The number of unemployed still on the benefits rolls after drawing an initial week of aid surged 170,000 to 4.99 million in the week ended February 7, the Labor Department said.

It was the highest reading on records dating to 1967 and it took the insured jobless rate to 3.7 percent, the highest since 1983, when the economy was emerging from a 16-month recession.

Steven Wieting, an economist at Citigroup in New York, said the data was consistent with a very quick sharp rise in the unemployment rate and that's going to continue for the next few months because production data are correcting very sharply.

A researcher at the San Francisco Federal Reserve Bank said in a newsletter that U.S. employment would likely have dropped by about 4 percent by the time the recession ends, which would mark the steepest fall in 50 years.

The aggressive layoffs and the accompanying insecurity over jobs could lead households, whose net worth has already been eroded by the collapse of the housing and stock markets, to cut spending further, creating a vicious cycle.
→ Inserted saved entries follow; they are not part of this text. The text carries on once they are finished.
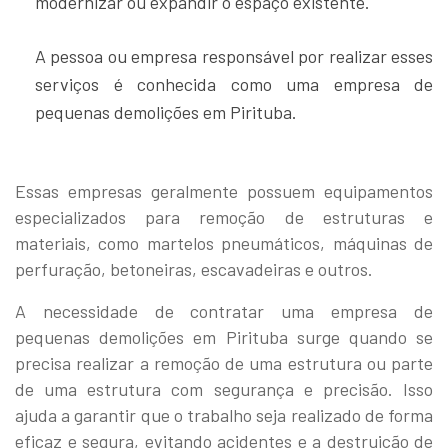
modernizar ou expandir o espaço existente.
A pessoa ou empresa responsável por realizar esses
serviços é conhecida como uma empresa de
pequenas demolições em Pirituba.
Essas empresas geralmente possuem equipamentos
especializados para remoção de estruturas e
materiais, como martelos pneumáticos, máquinas de
perfuração, betoneiras, escavadeiras e outros.
A necessidade de contratar uma empresa de
pequenas demolições em Pirituba surge quando se
precisa realizar a remoção de uma estrutura ou parte
de uma estrutura com segurança e precisão. Isso
ajuda a garantir que o trabalho seja realizado de forma
eficaz e segura, evitando acidentes e a destruição de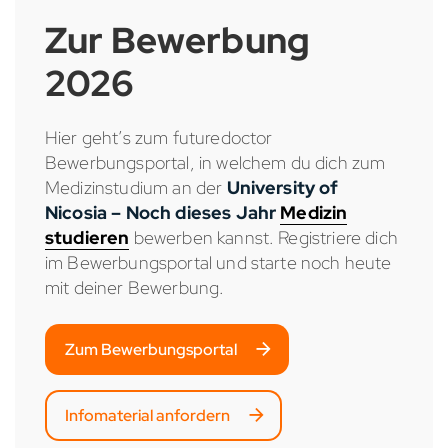
Zur Bewerbung
2026
Hier geht’s zum futuredoctor
Bewerbungsportal, in welchem du dich zum
Medizinstudium an der
University of
Nicosia – Noch dieses Jahr
Medizin
studieren
bewerben kannst. Registriere dich
im Bewerbungsportal und starte noch heute
mit deiner Bewerbung.
Zum Bewerbungsportal
Infomaterial anfordern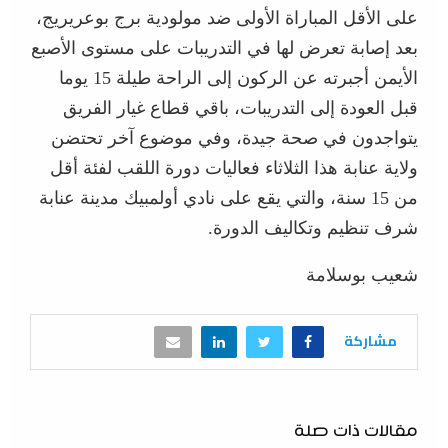
على الأقل المباراة الأولى ضد مولودية برج بوعريريج،
بعد إصابة تعرض لها في التدريبات على مستوى الأصبع
الأيمن أجبرته عن الركون إلى الراحة طيلة 15 يوما
قبل العودة إلى التدريبات، باقي قطاع غيار الفريق
يتواجدون في صحة جيدة، وفي موضوع آخر تحتضن
ولاية عنابة هذا الثلاثاء فعاليات دورة اللقب لفئة أقل
من 15 سنة، والتي يقع على نادي أولمبيك مدينة عنابة
شرف تنظيم وتكاليف الدورة.
شعيب بوسلامة
مشاركة
مقالات ذات صلة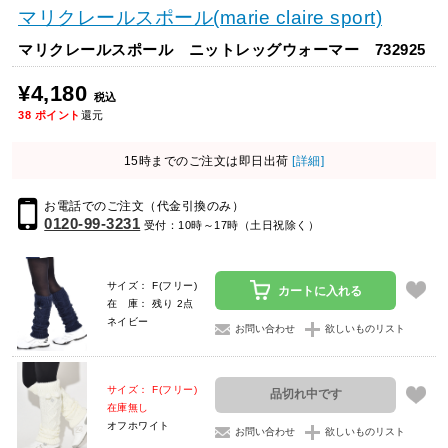
マリクレールスポール(marie claire sport)
マリクレールスポール ニットレッグウォーマー 732925
¥4,180
税込
38
ポイント
還元
15時までのご注文は即日出荷
[詳細]
お電話でのご注文（代金引換のみ）
0120-99-3231
受付：10時～17時（土日祝除く）
サイズ： F(フリー)
カートに入れる
在 庫： 残り 2点
ネイビー
お問い合わせ
欲しいものリスト
サイズ： F(フリー)
品切れ中です
在庫無し
オフホワイト
お問い合わせ
欲しいものリスト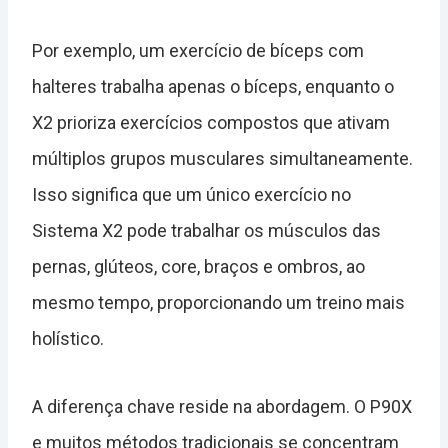
Por exemplo, um exercício de bíceps com
halteres trabalha apenas o bíceps, enquanto o
X2 prioriza exercícios compostos que ativam
múltiplos grupos musculares simultaneamente.
Isso significa que um único exercício no
Sistema X2 pode trabalhar os músculos das
pernas, glúteos, core, braços e ombros, ao
mesmo tempo, proporcionando um treino mais
holístico.
A diferença chave reside na abordagem. O P90X
e muitos métodos tradicionais se concentram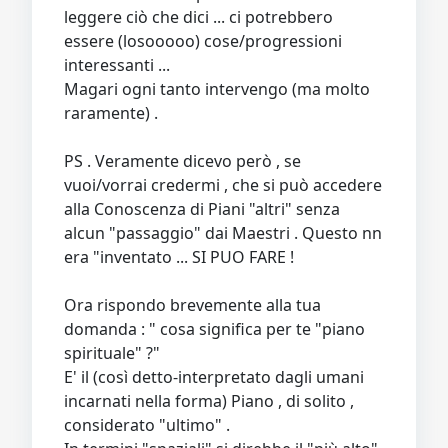
leggere ciò che dici ... ci potrebbero
essere (losooooo) cose/progressioni
interessanti ...
Magari ogni tanto intervengo (ma molto
raramente) .
PS . Veramente dicevo però , se
vuoi/vorrai credermi , che si può accedere
alla Conoscenza di Piani "altri" senza
alcun "passaggio" dai Maestri . Questo nn
era "inventato ... SI PUO FARE !
Ora rispondo brevemente alla tua
domanda : " cosa significa per te "piano
spirituale" ?"
E' il (così detto-interpretato dagli umani
incarnati nella forma) Piano , di solito ,
considerato "ultimo" .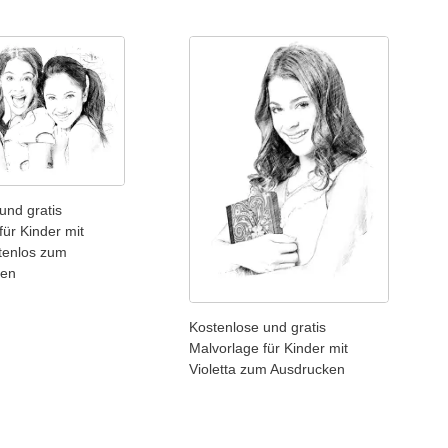
und gratis
für Kinder mit
stenlos zum
den
Kostenlose und gratis
Malvorlage für Kinder mit
Violetta zum Ausdrucken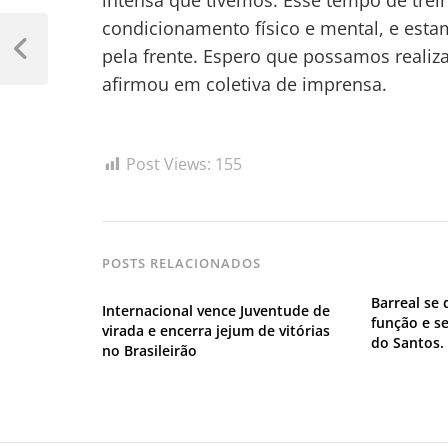
intensa que tivemos. Esse tempo de trei
Navegação
condicionamento físico e mental, e esta
pela frente. Espero que possamos realiza
de
Previous
Post
afirmou em coletiva de imprensa.
Post
Post Views:
155
POSTS RELACIONADOS
Barreal se
Internacional vence Juventude de
função e s
virada e encerra jejum de vitórias
do Santos.
no Brasileirão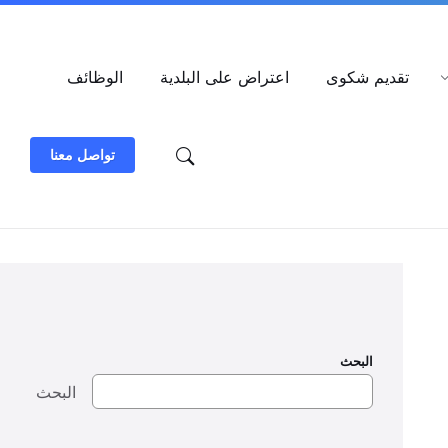
العربية
تقديم شكوى
اعتراض على البلدية
الوظائف
تواصل معنا
البحث
البحث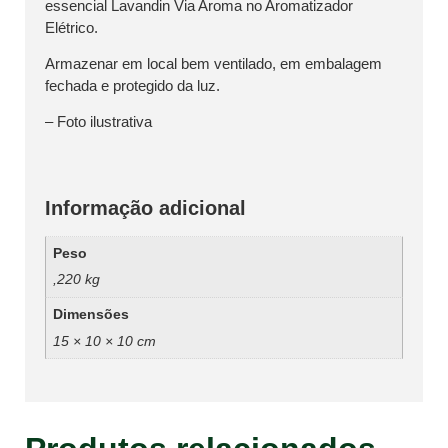
essencial Lavandin Via Aroma no Aromatizador
Elétrico.
Armazenar em local bem ventilado, em embalagem
fechada e protegido da luz.
– Foto ilustrativa
Informação adicional
Peso
,220 kg
Dimensões
15 × 10 × 10 cm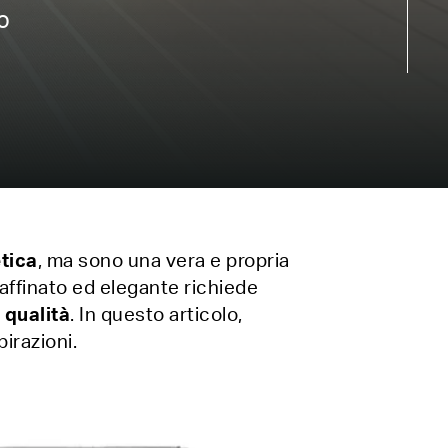
o
tica
, ma sono una vera e propria
affinato ed elegante richiede
a qualità
. In questo articolo,
irazioni.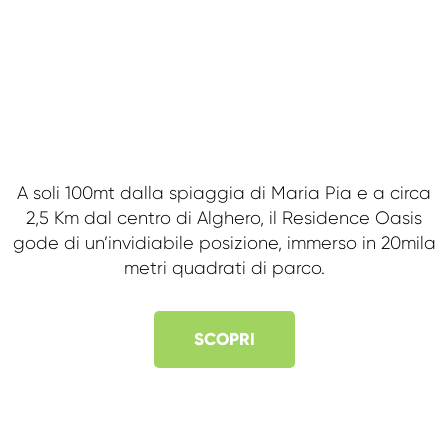
A soli 100mt dalla spiaggia di Maria Pia e a circa
2,5 Km dal centro di Alghero, il Residence Oasis
gode di un’invidiabile posizione, immerso in 20mila
metri quadrati di parco.
SCOPRI
Home
Chi siamo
Washington has put forward an array of measures, including a $787 billion stimulus package, in the hopes of reviving the weakening economy.

NEW ORDERS PLUMMET

The Philadelphia Federal Reserve Bank said its business activity index, which gauges factory activity in the Mid-Atlantic region, dropped to minus 41.3 in February from a negative 24.3 the prior month.
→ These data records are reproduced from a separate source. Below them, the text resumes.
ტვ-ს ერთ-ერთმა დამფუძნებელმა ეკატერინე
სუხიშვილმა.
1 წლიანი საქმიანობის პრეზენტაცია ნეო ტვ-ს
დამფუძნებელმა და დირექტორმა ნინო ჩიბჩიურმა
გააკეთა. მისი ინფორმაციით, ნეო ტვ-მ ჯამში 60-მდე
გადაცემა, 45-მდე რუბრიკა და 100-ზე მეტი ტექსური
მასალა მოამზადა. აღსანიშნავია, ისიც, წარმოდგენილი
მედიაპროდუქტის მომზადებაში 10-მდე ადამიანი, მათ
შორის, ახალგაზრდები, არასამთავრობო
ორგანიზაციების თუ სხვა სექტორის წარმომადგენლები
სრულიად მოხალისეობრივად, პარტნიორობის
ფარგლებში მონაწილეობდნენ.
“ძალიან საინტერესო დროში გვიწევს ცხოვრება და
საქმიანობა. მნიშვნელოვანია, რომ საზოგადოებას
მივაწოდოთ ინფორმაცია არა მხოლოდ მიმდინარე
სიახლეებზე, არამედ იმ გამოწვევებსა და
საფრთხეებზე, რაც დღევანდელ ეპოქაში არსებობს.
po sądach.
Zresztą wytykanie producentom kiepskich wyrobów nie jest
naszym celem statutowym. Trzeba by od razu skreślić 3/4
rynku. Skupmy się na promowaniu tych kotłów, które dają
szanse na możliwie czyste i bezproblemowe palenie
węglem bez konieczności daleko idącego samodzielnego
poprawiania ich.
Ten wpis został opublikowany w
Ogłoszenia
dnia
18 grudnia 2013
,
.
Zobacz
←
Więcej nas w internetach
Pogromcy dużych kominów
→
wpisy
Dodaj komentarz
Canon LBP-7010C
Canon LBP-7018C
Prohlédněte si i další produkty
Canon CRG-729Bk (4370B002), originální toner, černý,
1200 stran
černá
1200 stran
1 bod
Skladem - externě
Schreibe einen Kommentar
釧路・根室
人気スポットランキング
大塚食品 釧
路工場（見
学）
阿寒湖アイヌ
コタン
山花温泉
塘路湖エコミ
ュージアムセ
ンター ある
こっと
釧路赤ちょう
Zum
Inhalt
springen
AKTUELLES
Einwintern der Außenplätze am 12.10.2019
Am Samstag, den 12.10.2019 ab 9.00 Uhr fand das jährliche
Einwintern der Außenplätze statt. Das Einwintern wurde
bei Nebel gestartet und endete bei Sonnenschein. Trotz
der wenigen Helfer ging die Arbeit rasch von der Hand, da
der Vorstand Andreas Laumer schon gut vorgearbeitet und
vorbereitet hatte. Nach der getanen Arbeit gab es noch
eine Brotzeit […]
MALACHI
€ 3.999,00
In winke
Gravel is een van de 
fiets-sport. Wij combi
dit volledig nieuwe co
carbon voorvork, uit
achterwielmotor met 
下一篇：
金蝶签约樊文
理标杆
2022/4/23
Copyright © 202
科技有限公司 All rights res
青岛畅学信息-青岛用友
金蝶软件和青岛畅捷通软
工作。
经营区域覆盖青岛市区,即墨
New orders plummeted and the survey's jobs gauge hit its lowest level since the series started in 1968.

The data provides confirmation that the sharply negative growth rate is not showing signs of turning around, said Alan Ruskin, chief international strategist at RBS Greenwich Capital in Greenwich, Connecticut. On the contrary, it may have turned even a little more negative than the breathtaking collapse witnessed in October-November.
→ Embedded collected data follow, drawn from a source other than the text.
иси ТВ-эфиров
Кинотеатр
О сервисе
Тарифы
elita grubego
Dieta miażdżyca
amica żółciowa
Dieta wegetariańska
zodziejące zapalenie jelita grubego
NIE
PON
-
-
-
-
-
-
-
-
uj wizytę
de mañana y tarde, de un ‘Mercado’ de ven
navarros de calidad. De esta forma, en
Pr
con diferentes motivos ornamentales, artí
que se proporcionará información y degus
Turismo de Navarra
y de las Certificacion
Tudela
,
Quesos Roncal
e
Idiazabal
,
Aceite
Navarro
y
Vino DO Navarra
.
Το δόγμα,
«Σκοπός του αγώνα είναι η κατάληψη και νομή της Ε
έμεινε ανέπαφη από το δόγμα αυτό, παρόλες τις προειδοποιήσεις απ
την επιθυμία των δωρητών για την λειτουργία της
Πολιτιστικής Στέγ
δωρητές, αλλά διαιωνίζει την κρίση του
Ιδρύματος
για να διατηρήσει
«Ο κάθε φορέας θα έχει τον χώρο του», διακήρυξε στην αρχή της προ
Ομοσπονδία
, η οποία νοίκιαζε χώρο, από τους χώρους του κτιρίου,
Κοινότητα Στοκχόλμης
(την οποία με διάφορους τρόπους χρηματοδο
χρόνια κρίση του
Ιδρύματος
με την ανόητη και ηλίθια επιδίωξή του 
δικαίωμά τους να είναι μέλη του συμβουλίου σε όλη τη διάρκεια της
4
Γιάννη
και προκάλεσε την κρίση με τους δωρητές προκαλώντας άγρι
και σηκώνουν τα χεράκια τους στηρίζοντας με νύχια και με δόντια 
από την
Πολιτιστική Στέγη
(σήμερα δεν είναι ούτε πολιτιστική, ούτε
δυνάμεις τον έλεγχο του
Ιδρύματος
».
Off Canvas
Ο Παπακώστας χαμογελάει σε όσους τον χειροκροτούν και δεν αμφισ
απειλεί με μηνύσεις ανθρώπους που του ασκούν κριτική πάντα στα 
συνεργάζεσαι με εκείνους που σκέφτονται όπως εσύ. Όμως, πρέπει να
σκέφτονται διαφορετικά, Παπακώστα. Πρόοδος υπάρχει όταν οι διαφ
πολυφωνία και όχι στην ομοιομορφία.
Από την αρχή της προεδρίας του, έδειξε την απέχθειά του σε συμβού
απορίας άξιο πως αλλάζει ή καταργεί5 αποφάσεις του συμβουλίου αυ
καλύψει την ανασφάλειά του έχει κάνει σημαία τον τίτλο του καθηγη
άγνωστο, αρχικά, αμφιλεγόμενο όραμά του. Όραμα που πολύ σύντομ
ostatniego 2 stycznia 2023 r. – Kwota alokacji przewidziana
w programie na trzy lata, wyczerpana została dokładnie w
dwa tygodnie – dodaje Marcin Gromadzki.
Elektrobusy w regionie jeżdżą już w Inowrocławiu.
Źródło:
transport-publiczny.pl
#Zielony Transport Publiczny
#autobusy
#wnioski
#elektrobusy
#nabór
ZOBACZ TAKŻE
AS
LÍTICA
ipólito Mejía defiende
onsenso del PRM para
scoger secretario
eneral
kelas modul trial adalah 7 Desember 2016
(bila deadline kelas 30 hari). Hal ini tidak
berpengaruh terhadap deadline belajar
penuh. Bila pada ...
In a separate report, the Labor Department said prices received by U.S. farms, factories and refineries rose 0.8 percent in January, the first advance since July as energy prices rebounded.

However, the producer price index was down 1 percent from its year-ago level, the largest drop since October 2006. Core prices, which exclude food and energy costs, rose 0.4 percent last month, accelerating from December's 0.2 percent rise.

Analysts said last month's producer price gain may have reflected seasonal factors and dismissed it as a signal that inflation pressures were suddenly picking up.

Just about every other measure of inflation that we have seen is showing restrained readings. I don't think it's signaling anything troublesome, said Michael Moran, chief economist at Daiwa Securities in New York.

An index from the private-sector Conference Board meant to forecast where the economy is heading rose 0.4 percent in January, the second straight monthly gain.

Analysts, however, said the so-called index of leading indicators had been inflated by a rise in money supply as the Federal Reserve pumped billions of dollars into the economy to try to combat the recession.

That's not a sign of good things to come. That's a sign of fear and contraction, said Dresdner Kleinwort's Logan.